**Task statement**
For the word "information", find each line in the entries where it occurs and copy that line.

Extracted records
===============

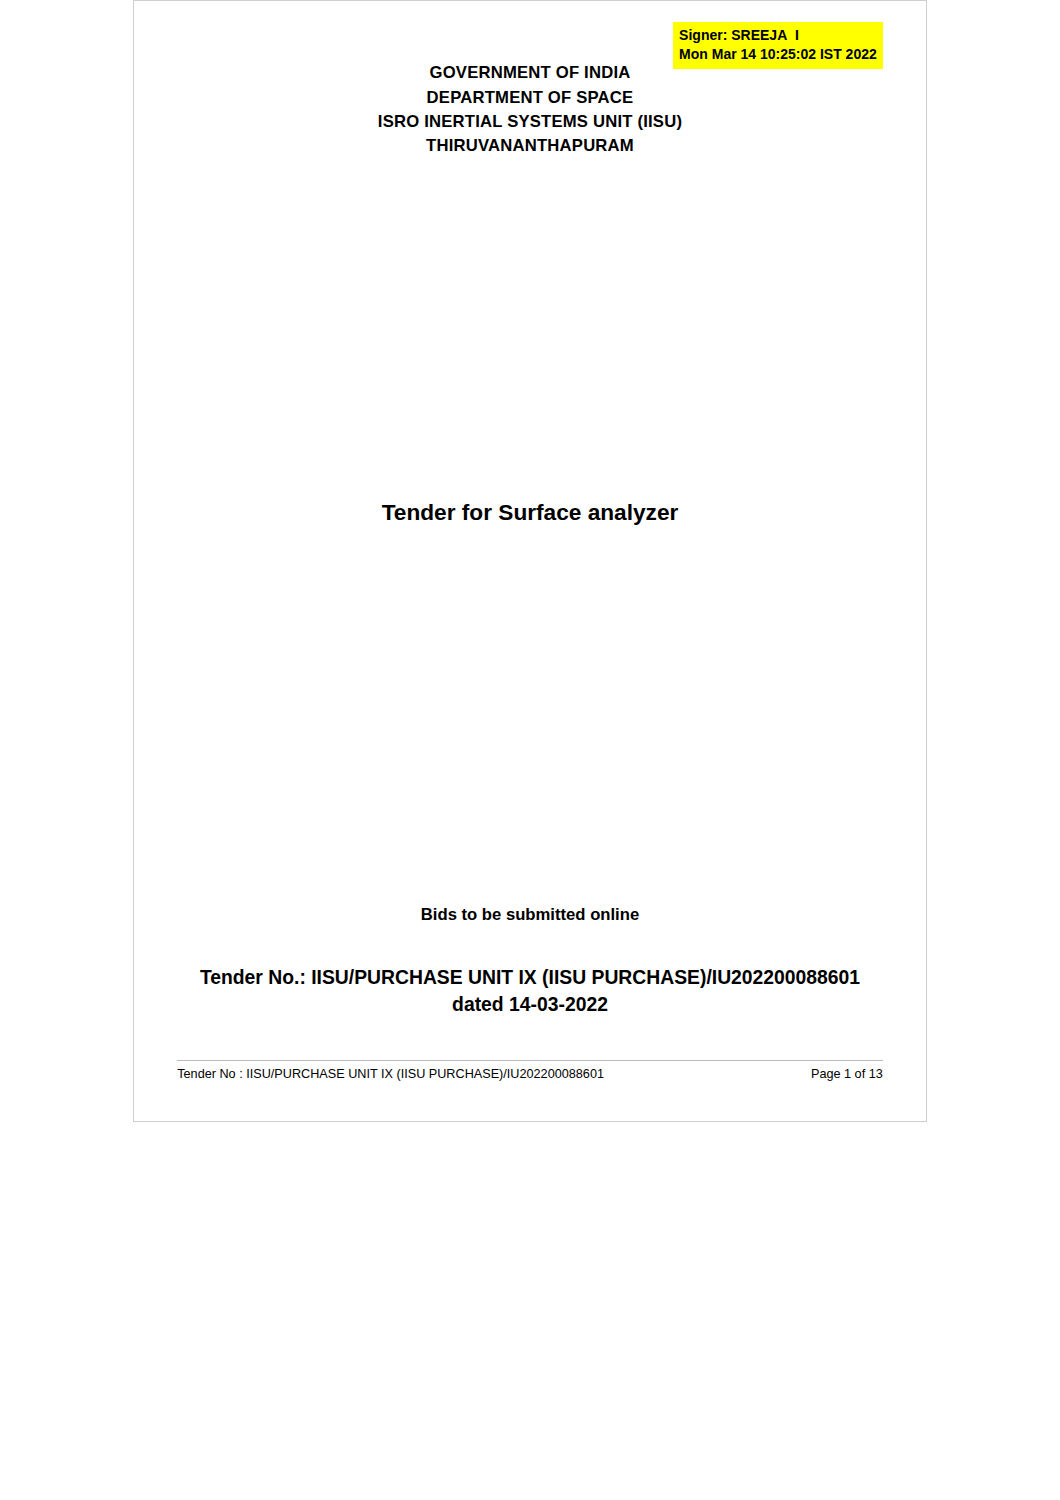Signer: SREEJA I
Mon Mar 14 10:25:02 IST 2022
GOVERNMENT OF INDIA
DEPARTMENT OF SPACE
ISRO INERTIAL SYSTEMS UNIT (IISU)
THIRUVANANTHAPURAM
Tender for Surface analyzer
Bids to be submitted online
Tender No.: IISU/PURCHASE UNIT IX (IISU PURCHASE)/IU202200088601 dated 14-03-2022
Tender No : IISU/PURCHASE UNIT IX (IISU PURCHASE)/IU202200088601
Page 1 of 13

===============

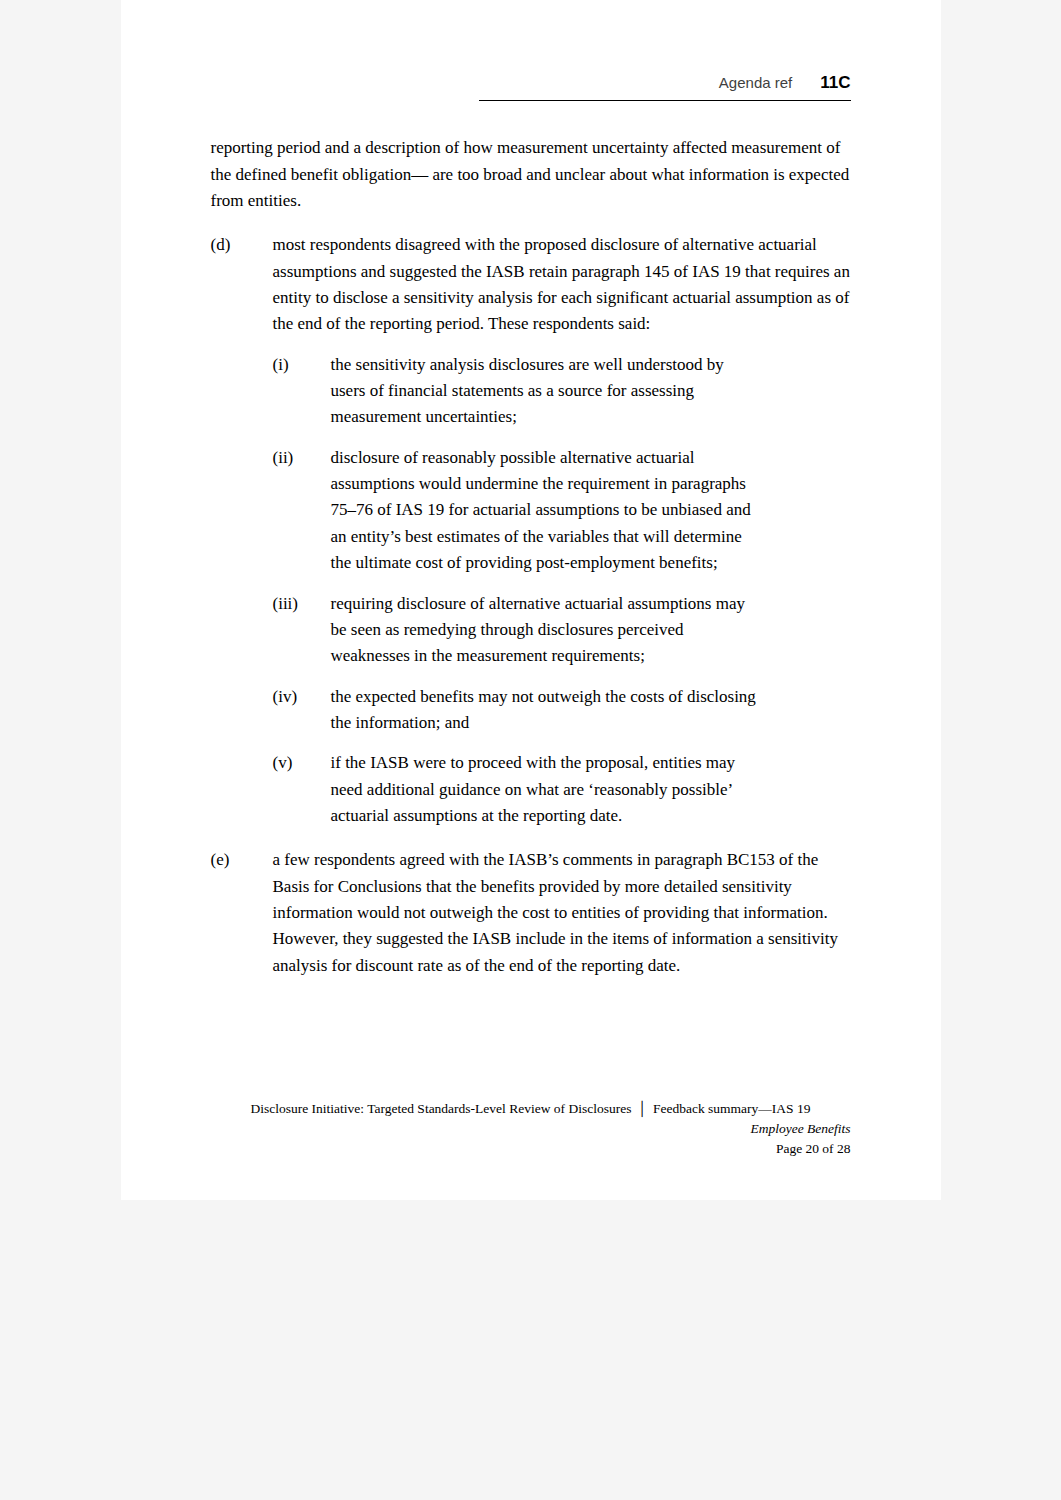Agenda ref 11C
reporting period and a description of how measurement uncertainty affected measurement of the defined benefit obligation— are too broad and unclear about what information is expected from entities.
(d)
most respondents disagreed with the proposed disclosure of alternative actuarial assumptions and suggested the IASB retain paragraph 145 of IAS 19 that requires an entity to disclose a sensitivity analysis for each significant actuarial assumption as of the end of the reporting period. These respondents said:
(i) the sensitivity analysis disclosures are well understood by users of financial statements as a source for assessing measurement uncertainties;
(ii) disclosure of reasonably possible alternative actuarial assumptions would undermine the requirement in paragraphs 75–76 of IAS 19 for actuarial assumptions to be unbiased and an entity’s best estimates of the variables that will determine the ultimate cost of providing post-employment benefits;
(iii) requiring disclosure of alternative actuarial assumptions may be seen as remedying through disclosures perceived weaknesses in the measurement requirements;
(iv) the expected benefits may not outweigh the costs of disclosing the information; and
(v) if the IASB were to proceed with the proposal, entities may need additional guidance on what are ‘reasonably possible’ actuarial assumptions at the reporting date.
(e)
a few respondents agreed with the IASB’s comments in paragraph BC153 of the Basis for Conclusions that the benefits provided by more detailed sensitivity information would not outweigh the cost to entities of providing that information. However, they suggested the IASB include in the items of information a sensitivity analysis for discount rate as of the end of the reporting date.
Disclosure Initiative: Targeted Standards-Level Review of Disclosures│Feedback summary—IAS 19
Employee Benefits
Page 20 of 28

===============

**Completed task**
reporting period and a description of how measurement uncertainty affected measurement of the defined benefit obligation— are too broad and unclear about what information is expected from entities.
(iv) the expected benefits may not outweigh the costs of disclosing the information; and
a few respondents agreed with the IASB’s comments in paragraph BC153 of the Basis for Conclusions that the benefits provided by more detailed sensitivity information would not outweigh the cost to entities of providing that information. However, they suggested the IASB include in the items of information a sensitivity analysis for discount rate as of the end of the reporting date.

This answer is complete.